EXERCISE: Take the material and output all of it exactly.

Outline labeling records
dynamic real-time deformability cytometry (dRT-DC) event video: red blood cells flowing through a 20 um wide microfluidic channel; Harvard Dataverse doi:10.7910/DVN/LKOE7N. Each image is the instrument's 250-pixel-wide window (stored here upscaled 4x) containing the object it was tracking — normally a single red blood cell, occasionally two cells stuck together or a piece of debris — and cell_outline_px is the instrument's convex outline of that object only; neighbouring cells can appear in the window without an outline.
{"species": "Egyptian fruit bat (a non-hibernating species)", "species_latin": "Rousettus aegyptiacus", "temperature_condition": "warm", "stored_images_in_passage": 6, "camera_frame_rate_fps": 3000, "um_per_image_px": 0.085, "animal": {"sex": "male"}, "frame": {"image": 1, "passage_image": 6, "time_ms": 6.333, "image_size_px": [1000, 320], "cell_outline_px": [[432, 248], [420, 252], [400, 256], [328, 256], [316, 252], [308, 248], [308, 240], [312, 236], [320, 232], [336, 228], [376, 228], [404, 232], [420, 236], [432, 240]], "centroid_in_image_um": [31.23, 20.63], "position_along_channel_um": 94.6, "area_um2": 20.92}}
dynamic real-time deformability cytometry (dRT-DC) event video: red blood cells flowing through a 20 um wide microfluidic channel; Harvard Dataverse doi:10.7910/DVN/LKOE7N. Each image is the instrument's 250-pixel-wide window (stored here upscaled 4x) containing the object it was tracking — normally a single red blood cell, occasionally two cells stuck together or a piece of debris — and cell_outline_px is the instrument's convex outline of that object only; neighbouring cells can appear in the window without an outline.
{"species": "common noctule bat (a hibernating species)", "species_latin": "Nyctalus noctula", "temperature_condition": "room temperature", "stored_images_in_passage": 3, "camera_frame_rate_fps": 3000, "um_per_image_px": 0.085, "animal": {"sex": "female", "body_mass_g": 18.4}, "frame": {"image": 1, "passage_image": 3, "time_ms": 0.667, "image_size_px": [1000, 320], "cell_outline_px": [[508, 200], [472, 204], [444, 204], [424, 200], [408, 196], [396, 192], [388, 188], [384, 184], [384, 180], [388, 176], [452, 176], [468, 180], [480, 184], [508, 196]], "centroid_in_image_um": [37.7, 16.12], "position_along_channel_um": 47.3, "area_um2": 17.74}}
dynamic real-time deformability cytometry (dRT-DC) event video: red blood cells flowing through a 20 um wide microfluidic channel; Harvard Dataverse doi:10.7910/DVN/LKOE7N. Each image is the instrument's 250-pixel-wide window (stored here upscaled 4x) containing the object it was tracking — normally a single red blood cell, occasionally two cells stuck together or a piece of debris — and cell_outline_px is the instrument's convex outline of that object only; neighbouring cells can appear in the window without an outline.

EXPECTED OUTPUT:
dynamic real-time deformability cytometry (dRT-DC) event video: red blood cells flowing through a 20 um wide microfluidic channel; Harvard Dataverse doi:10.7910/DVN/LKOE7N. Each image is the instrument's 250-pixel-wide window (stored here upscaled 4x) containing the object it was tracking — normally a single red blood cell, occasionally two cells stuck together or a piece of debris — and cell_outline_px is the instrument's convex outline of that object only; neighbouring cells can appear in the window without an outline.
{"species": "Egyptian fruit bat (a non-hibernating species)", "species_latin": "Rousettus aegyptiacus", "temperature_condition": "warm", "stored_images_in_passage": 6, "camera_frame_rate_fps": 3000, "um_per_image_px": 0.085, "animal": {"sex": "male"}, "frame": {"image": 1, "passage_image": 6, "time_ms": 6.333, "image_size_px": [1000, 320], "cell_outline_px": [[432, 248], [420, 252], [400, 256], [328, 256], [316, 252], [308, 248], [308, 240], [312, 236], [320, 232], [336, 228], [376, 228], [404, 232], [420, 236], [432, 240]], "centroid_in_image_um": [31.23, 20.63], "position_along_channel_um": 94.6, "area_um2": 20.92}}
dynamic real-time deformability cytometry (dRT-DC) event video: red blood cells flowing through a 20 um wide microfluidic channel; Harvard Dataverse doi:10.7910/DVN/LKOE7N. Each image is the instrument's 250-pixel-wide window (stored here upscaled 4x) containing the object it was tracking — normally a single red blood cell, occasionally two cells stuck together or a piece of debris — and cell_outline_px is the instrument's convex outline of that object only; neighbouring cells can appear in the window without an outline.
{"species": "common noctule bat (a hibernating species)", "species_latin": "Nyctalus noctula", "temperature_condition": "room temperature", "stored_images_in_passage": 3, "camera_frame_rate_fps": 3000, "um_per_image_px": 0.085, "animal": {"sex": "female", "body_mass_g": 18.4}, "frame": {"image": 1, "passage_image": 3, "time_ms": 0.667, "image_size_px": [1000, 320], "cell_outline_px": [[508, 200], [472, 204], [444, 204], [424, 200], [408, 196], [396, 192], [388, 188], [384, 184], [384, 180], [388, 176], [452, 176], [468, 180], [480, 184], [508, 196]], "centroid_in_image_um": [37.7, 16.12], "position_along_channel_um": 47.3, "area_um2": 17.74}}
dynamic real-time deformability cytometry (dRT-DC) event video: red blood cells flowing through a 20 um wide microfluidic channel; Harvard Dataverse doi:10.7910/DVN/LKOE7N. Each image is the instrument's 250-pixel-wide window (stored here upscaled 4x) containing the object it was tracking — normally a single red blood cell, occasionally two cells stuck together or a piece of debris — and cell_outline_px is the instrument's convex outline of that object only; neighbouring cells can appear in the window without an outline.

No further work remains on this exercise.